• [所给资料]:
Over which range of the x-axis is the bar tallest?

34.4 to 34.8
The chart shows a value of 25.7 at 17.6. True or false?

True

---

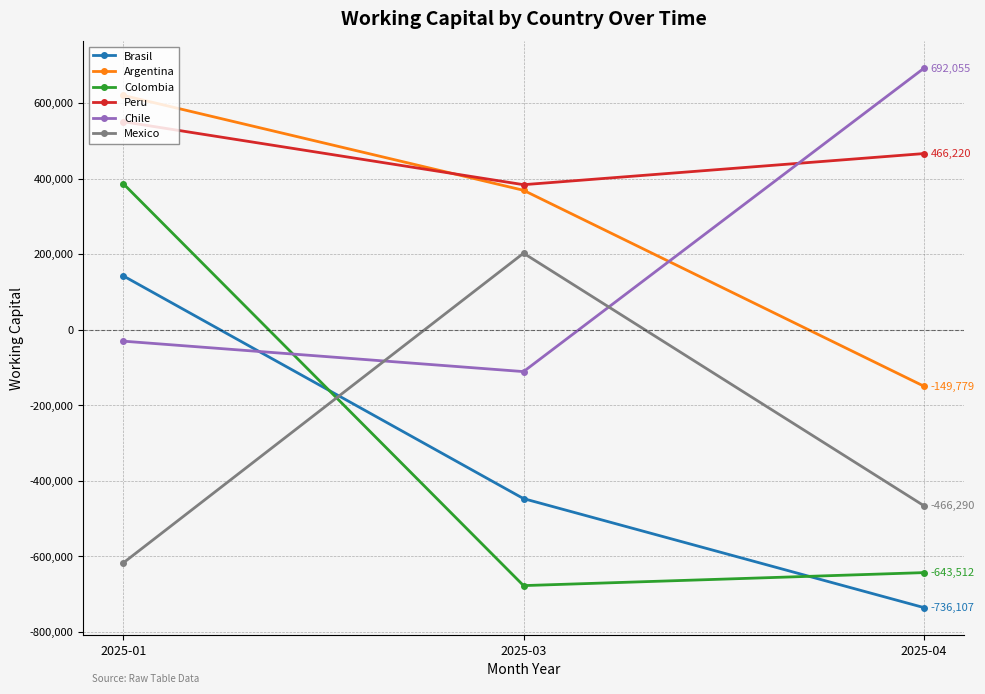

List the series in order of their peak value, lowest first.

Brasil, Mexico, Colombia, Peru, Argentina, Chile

---

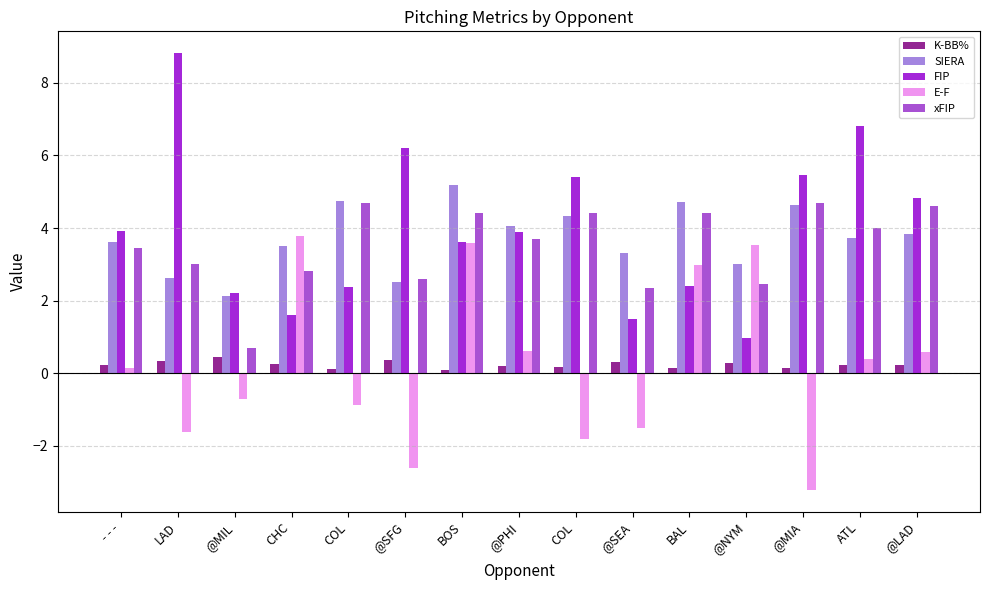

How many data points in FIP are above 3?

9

• [练习题目]: 请从含有“Over which range”的那一行起，逐字抄录到含有“The chart shows”的那一行为止，首尾两行都要抄上。

• [任务结果]:
Over which range of the x-axis is the bar tallest?

34.4 to 34.8
The chart shows a value of 25.7 at 17.6. True or false?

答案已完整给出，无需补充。